Saved entries -
========
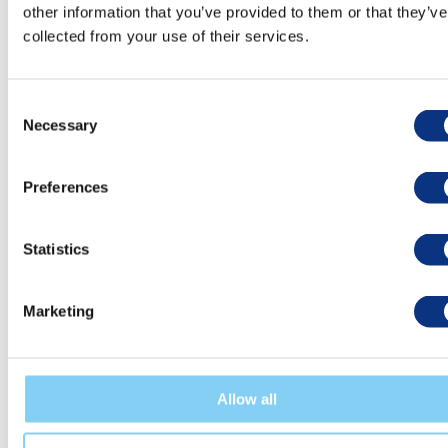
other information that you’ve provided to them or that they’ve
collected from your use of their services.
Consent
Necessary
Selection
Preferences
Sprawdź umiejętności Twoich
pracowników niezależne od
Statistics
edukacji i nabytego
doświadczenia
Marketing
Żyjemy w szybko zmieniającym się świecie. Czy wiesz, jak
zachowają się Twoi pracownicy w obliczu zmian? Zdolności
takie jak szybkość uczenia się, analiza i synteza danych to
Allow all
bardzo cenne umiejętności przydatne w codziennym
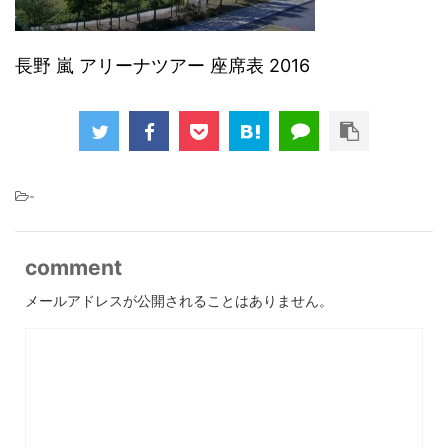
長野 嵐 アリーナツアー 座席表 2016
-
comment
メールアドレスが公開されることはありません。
========
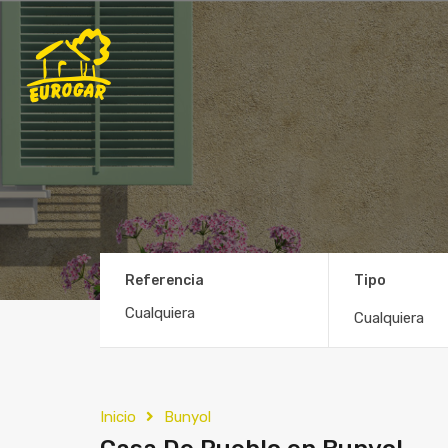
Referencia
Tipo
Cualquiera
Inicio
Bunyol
========
Activity - Set down again, word for word, every line from the one with "takie jak szybkość" to the one with "メールアドレスが公開されることはありません。" in the entries above, and omit the pictures.

Finished exercise -
takie jak szybkość uczenia się, analiza i synteza danych to
Allow all
bardzo cenne umiejętności przydatne w codziennym
長野 嵐 アリーナツアー 座席表 2016
-
comment
メールアドレスが公開されることはありません。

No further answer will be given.